Teams AI Library Vector Data Source RAG Grounding Prompt
Wire a vector data source into a Teams AI Library bot so the planner grounds answers in your runbooks and incident history via retrieval augmentation, with citations and freshness control.
- Target user
- Bot developers building grounded ops assistants on the Teams AI Library
- Difficulty
- Advanced
- Tools
- Claude, ChatGPT
The prompt
You are a senior platform engineer who builds Microsoft Teams automation and grounded conversational assistants using the Teams AI Library.
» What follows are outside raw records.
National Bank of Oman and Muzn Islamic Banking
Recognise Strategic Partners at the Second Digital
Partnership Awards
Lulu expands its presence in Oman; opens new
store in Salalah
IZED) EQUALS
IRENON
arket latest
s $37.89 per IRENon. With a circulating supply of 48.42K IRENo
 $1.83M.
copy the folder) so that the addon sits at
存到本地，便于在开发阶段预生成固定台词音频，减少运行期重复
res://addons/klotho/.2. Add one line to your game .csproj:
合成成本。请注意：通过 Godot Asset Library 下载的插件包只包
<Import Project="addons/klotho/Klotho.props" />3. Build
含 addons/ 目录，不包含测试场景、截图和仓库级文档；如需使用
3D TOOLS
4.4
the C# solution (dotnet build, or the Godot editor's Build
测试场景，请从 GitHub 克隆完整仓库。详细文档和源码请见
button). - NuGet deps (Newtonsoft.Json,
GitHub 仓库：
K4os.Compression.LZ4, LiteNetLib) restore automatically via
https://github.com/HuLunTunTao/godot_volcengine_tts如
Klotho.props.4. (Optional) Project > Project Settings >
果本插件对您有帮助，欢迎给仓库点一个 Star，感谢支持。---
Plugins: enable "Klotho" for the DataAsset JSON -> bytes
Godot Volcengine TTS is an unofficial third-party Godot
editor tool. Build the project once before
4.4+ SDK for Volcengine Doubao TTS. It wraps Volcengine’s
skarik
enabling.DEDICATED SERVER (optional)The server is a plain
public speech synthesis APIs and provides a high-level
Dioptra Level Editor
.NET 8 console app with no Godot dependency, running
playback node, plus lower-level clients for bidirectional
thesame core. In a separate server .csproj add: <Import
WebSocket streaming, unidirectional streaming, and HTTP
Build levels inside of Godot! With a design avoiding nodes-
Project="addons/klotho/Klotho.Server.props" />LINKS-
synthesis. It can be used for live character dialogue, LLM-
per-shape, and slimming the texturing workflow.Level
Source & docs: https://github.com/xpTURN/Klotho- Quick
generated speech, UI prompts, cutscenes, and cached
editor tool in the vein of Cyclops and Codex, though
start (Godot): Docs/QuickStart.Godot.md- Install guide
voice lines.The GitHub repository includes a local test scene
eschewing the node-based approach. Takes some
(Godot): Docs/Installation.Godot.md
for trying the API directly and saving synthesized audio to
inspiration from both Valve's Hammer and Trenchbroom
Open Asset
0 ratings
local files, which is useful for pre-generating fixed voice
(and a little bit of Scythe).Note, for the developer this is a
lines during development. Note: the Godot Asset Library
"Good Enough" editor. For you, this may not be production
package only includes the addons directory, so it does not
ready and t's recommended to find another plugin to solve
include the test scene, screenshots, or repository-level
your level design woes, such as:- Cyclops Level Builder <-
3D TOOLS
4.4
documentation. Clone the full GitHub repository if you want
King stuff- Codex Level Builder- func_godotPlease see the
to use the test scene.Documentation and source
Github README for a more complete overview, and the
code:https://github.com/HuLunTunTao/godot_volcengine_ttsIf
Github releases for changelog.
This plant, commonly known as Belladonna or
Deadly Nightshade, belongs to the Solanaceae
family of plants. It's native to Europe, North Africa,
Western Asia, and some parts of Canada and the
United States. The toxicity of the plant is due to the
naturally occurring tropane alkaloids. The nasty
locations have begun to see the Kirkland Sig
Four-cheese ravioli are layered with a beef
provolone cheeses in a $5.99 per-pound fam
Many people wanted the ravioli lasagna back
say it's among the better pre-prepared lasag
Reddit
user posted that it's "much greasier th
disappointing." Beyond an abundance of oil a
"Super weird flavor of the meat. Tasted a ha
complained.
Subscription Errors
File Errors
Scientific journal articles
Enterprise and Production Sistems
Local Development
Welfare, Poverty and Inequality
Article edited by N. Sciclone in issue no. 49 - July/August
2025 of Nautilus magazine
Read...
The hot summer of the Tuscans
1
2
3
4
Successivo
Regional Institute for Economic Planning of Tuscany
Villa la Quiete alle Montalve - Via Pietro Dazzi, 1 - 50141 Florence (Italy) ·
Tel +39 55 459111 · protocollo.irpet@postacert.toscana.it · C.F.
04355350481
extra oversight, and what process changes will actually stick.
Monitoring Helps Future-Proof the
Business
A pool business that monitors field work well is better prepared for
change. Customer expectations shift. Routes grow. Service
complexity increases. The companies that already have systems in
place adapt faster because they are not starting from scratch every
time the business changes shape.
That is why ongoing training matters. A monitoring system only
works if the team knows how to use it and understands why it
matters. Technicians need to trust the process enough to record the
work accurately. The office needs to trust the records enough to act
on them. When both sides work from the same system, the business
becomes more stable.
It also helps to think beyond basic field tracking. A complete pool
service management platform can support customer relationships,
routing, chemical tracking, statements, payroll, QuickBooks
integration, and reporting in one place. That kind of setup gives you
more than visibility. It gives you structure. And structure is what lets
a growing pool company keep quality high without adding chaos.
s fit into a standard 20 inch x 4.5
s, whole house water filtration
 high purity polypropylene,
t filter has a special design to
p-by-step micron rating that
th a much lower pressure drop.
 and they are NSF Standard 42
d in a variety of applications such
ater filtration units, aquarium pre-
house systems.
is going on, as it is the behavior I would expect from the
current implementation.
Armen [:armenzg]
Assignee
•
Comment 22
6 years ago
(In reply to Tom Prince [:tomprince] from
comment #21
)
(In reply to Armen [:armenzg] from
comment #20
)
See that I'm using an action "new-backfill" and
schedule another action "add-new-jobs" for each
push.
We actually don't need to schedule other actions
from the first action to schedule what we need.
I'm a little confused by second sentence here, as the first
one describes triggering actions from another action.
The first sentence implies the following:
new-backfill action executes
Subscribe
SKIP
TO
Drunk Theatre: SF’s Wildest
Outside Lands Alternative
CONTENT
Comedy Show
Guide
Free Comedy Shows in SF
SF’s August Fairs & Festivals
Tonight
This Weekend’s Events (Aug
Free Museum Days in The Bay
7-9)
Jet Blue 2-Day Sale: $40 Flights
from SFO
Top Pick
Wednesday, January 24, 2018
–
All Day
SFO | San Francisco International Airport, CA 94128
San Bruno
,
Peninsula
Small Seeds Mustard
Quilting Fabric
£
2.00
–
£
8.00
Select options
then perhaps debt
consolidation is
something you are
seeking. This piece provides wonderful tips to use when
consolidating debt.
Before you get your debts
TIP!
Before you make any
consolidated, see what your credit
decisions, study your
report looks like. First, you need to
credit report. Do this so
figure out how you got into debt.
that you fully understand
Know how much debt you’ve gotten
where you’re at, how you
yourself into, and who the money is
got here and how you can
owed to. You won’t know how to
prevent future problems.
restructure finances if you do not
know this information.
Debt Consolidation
I will provide: - The knowledge corpus (runbooks, postmortems, on-call docs) and where it lives today - The embedding model and vector store I intend to use (or want recommended) - The bot's prompt template configuration and the planner type currently registered Your job: 1. **Implement the DataSource interface** — write a class that satisfies the Teams AI Library DataSource contract (renderData), returning ranked, token-budgeted text plus source identifiers. 2. **Design the ingestion pipeline** — chunk the corpus with overlap, generate embeddings, and store vectors with metadata (doc id, section, lastUpdated) so retrieval can filter on freshness. 3. **Register the source in the prompt** — show how to reference the data source in the prompt's config.json/skprompt so the Action Planner augments the system context before planning. 4. **Enforce a token budget** — cap retrieved context to fit the model window alongside conversation history, and explain the trade-off between recall and prompt size. 5. **Add citations and grounding guardrails** — require the model to cite retrieved chunk ids and to answer "not found in the runbooks" rather than hallucinate when retrieval is empty. 6. **Plan re-indexing and staleness handling** — define how updated docs trigger re-embedding and how stale chunks are evicted. Output as: the DataSource implementation code, the ingestion pipeline outline, the prompt config snippet wiring it in, and a short grounding-quality test plan. Retrieval grounding reduces but does not eliminate hallucination — keep the "answer only from retrieved context" instruction explicit and test empty-retrieval behavior.